The river is quite narrow; I can easily see on the other side the small motor boat that is to shuttle the crowd slowly gathering around. It touches either side about every thirty minutes. Finally, it arrives. I climb in, being careful to balance with my pack on. In addition to the young man operating the motor, a young boy works to collect Rs 10 (and a little more for luggage) from each passenger.
We arrive at the other side and disembark. Up a short hill of dry mud, and I begin to see the first signs of tourist hostels and restaurants. It seems Hampi exists purely because of tourism, and I can't help but be disappointed. This trip has taught me that although Uncle Mike and I have been to many of the same places, we seem to be drawn to and satisfied by different facets of these places. It is clear that Hampi is a climber's paradise--it is a tourist town surrounded by boulders and ancient ruins carved out of and into rock. After a day of climbing, the climber can return to his comfortable, cheap hostel, order all types of cuisine at little expense, or buy hashish easily from one of the many dealers whispering in ears trying to make a sale. But this scene is not for me.
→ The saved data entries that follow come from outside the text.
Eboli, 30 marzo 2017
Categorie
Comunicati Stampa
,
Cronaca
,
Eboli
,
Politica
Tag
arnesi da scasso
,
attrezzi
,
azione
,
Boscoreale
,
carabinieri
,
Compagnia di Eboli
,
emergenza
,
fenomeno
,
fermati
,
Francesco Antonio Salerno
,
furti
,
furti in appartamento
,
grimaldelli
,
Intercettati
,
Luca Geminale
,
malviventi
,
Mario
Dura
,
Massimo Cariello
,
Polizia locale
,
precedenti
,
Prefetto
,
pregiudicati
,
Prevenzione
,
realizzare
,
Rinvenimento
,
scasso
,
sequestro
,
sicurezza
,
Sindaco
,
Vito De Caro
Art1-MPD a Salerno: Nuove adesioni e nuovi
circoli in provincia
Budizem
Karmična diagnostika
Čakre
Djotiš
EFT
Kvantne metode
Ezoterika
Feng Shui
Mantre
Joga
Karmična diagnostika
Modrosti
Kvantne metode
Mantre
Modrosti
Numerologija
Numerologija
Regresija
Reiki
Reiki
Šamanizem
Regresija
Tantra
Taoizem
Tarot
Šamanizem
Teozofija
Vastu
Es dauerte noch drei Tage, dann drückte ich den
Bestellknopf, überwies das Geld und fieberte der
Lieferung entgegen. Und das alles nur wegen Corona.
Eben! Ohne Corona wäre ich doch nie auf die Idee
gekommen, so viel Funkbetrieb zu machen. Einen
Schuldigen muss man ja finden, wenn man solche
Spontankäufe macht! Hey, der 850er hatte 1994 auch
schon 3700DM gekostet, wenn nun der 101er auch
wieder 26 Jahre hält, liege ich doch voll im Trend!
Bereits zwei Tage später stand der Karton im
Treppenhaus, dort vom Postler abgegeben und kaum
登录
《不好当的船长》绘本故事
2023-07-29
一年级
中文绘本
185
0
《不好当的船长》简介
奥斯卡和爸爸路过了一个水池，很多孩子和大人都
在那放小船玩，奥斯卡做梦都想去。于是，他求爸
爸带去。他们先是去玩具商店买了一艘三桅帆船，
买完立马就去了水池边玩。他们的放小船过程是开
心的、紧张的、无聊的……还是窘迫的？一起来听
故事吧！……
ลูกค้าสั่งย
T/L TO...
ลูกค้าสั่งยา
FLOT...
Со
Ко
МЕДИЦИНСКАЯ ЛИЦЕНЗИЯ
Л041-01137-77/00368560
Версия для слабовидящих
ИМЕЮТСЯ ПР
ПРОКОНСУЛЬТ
Nonetheless, I am still a bit ill with my lung infection contracted while at the ashram, and I reckon this will be an easy place to get some rest. The pace is relaxed, I'm surrounded by more tourists than Indians, and there's not too much to see, so I don't feel like I'm missing out. Plus, rooming here is very cheap, as most of the rooms are thatched-roof bungalows or huts.
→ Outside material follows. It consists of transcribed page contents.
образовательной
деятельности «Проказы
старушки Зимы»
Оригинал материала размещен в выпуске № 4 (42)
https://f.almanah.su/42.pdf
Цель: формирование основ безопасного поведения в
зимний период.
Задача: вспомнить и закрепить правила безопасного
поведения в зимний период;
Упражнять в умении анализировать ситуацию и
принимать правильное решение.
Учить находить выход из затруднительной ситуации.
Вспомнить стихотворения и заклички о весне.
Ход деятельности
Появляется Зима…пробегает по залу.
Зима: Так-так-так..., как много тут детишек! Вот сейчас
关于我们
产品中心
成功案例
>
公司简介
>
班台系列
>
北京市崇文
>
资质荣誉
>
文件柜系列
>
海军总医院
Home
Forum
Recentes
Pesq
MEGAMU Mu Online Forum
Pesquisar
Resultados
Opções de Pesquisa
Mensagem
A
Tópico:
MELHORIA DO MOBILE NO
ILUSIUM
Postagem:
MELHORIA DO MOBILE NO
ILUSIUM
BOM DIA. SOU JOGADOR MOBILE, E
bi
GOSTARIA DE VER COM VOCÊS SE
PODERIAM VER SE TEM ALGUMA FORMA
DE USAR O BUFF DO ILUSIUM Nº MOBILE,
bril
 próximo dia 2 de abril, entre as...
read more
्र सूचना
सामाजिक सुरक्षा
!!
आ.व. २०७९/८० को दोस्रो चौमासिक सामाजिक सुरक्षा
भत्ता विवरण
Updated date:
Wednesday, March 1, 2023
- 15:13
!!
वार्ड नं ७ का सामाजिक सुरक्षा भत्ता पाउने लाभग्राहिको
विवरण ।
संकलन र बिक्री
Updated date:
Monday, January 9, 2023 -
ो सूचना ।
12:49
I walk down a long dirt road lined with places to stay and eat. I try to find a place to stay, but many are full. Finally, near the end of the road, I take a right onto a side road, and find a small cluster of thatched-roof bungalows. All but one are vacant, and I stay here. It is one of the cheapest places I've stayed, so I feel good about using Hampi as a resting location.
The only other person staying at this same place is a man who has been coming here since before Hampi was on the tourist trail. I think he's German, if I remember correctly. He is a rock climber and, apparently, an old hippie. He's very angry that Hampi has sold out, and is preparing to go into nature for a while, away from the impurity that Hampi has become. I don't like his energy, but he's the only person I have to talk with. The man running the hotel (who takes my money, sweeps the bungalow with a broom of straw, and makes sure I have a mosquito net) seems to indicate his wife is sick. Something with her lungs. I wonder if we have the same thing. The angry climber said she used to make wonderful meals, but she can't this time around.